Mais l'harmonie sectorielle en cours encourage-t-elle l'abus? Prenons comme exemple Metro, dont le niveau de profitabilité est deux fois plus élevé que ses compétiteurs. Entre 2013 et 2015, le chiffre d'affaires de Metro a augmenté de 7 % tandis que ses profits diminuaient de 26 %. Sa marge bénéficiaire est d'à peine 4 %, pratiquement le double de Loblaw et Sobeys. Si on compare ses résultats avec ceux des pétrolières, ou même du secteur pharmaceutique, ils ne sont guère impressionnants.

Bien qu'il semble difficile de le croire, la saine gestion qui prévaut dans le secteur a permis aux consommateurs d'éviter un scénario plus catastrophique. Pendant que la facture d'épicerie augmente en moyenne de 7 % à 8 %, les distributeurs investissent et concentrent leurs efforts à l'amélioration de leur gestion des coûts. L'objectif dérisoire d'offrir le meilleur prix a tranquillement cédé sa place à une offre relevée, hétérogène, à l'écoute des besoins contemporains des consommateurs plus informés. Bien sûr, le secteur vit de très bons moments et 2016 risque d'être une autre très bonne année, mais les marges augmenteront à peine en raison de forces démographiques défavorables à une plus forte croissance des revenus. De plus, l'arrivée d'un nouveau joueur sur le marché canadien d'ici deux ans est plus que probable et chacun devra défendre ses parts de marché, ce qui maintiendra les prix à la baisse pour un certain temps.

Tout compte fait, le secteur est mieux géré qu'il y a 10, voire cinq ans. Plusieurs variables systémiques, comme les fluctuations monétaires, les coûts énergiques et les changements climatiques, ne peuvent être contrôlées par la gestion. Le cumul des années où le taux d'inflation alimentaire outrepassait le taux d'inflation général semble nous rattraper.

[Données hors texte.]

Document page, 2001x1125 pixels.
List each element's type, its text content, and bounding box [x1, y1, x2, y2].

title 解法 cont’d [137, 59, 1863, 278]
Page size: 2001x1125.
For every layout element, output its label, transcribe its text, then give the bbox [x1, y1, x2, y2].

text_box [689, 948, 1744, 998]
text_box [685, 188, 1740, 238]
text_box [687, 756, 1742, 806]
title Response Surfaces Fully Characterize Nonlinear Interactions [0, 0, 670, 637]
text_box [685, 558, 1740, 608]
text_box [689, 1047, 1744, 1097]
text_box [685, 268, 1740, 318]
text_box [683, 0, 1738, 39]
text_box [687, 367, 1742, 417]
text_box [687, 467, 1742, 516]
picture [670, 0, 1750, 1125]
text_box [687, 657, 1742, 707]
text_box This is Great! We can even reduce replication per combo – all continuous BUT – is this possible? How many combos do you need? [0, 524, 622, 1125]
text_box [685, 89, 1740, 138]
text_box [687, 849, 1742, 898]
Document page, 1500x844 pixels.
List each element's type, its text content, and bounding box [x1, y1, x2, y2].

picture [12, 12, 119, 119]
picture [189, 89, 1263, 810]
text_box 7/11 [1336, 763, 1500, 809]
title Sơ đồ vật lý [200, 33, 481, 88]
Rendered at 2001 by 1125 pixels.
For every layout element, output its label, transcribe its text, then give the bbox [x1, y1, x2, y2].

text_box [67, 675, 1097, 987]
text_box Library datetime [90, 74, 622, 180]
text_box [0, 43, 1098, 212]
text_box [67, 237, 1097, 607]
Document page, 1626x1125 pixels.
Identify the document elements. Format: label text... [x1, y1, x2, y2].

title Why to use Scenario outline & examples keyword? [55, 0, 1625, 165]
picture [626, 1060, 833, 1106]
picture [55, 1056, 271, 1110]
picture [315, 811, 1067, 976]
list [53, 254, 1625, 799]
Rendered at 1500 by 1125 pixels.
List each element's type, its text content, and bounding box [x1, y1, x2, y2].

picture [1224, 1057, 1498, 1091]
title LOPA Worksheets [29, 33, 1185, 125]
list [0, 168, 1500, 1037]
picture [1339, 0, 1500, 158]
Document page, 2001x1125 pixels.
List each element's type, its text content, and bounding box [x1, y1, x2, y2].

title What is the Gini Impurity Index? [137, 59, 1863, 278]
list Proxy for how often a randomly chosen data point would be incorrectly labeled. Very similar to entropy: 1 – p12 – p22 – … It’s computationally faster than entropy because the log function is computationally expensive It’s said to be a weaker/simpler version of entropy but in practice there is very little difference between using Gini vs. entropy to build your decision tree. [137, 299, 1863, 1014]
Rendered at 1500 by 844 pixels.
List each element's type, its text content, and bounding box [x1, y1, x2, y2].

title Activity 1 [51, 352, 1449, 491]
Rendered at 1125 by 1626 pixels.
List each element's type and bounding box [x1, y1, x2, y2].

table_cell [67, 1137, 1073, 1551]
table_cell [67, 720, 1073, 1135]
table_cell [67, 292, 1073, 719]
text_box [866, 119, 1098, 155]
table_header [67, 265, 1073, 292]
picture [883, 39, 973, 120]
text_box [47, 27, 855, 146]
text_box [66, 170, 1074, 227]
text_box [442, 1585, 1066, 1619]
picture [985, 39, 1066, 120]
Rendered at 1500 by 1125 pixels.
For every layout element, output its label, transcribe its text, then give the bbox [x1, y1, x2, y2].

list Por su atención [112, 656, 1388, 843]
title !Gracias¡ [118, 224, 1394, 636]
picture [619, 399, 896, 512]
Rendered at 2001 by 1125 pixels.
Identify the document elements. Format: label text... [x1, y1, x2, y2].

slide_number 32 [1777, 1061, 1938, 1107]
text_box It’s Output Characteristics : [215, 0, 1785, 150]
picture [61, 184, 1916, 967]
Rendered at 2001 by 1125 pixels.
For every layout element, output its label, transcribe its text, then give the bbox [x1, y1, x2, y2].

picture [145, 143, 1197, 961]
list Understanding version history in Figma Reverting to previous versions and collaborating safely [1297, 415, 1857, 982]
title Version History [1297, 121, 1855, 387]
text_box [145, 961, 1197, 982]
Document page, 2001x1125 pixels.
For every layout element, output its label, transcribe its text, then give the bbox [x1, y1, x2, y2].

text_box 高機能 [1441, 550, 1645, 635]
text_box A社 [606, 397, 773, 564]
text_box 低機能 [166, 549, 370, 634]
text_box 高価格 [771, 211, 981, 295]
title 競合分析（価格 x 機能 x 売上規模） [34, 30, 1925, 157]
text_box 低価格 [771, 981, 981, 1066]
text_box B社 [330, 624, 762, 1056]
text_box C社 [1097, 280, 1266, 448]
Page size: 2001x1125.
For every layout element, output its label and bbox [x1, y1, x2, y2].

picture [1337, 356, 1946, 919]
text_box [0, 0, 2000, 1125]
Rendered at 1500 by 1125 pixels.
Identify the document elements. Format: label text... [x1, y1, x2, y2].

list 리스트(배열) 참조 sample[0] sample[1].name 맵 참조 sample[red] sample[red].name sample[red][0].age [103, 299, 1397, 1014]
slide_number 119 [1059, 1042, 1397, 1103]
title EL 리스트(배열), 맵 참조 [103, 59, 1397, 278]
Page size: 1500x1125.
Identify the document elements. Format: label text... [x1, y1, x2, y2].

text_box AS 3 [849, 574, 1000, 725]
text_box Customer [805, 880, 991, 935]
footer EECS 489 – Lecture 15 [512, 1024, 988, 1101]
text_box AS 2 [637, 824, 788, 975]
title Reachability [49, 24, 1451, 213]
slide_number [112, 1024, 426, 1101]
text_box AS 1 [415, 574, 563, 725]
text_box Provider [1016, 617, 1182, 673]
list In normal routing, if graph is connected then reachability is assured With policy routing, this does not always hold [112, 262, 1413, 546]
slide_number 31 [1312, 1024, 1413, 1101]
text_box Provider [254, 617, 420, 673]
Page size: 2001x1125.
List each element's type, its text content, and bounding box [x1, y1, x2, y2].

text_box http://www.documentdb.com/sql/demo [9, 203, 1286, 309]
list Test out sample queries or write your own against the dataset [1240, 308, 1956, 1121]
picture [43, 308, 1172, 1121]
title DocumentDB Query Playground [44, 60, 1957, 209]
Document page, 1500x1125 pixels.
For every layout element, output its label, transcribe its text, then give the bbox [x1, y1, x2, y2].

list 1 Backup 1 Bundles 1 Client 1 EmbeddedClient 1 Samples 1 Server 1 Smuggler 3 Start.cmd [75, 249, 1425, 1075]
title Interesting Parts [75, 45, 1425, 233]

Les salaires ne suivent tout simplement pas, forçant ainsi plusieurs personnes à faire des compromis budgétaires.

Malgré les hausses récentes, les ménages canadiens dépensent à peine 9,3 % de leur budget en alimentation. Seuls les consommateurs aux États-Unis, à Singapour, en Angleterre et en Suisse consacrent moins en alimentation. Certes, les Canadiens éprouvent un choc ces jours-ci, mais d'autres régions du monde ont déjà vu pire.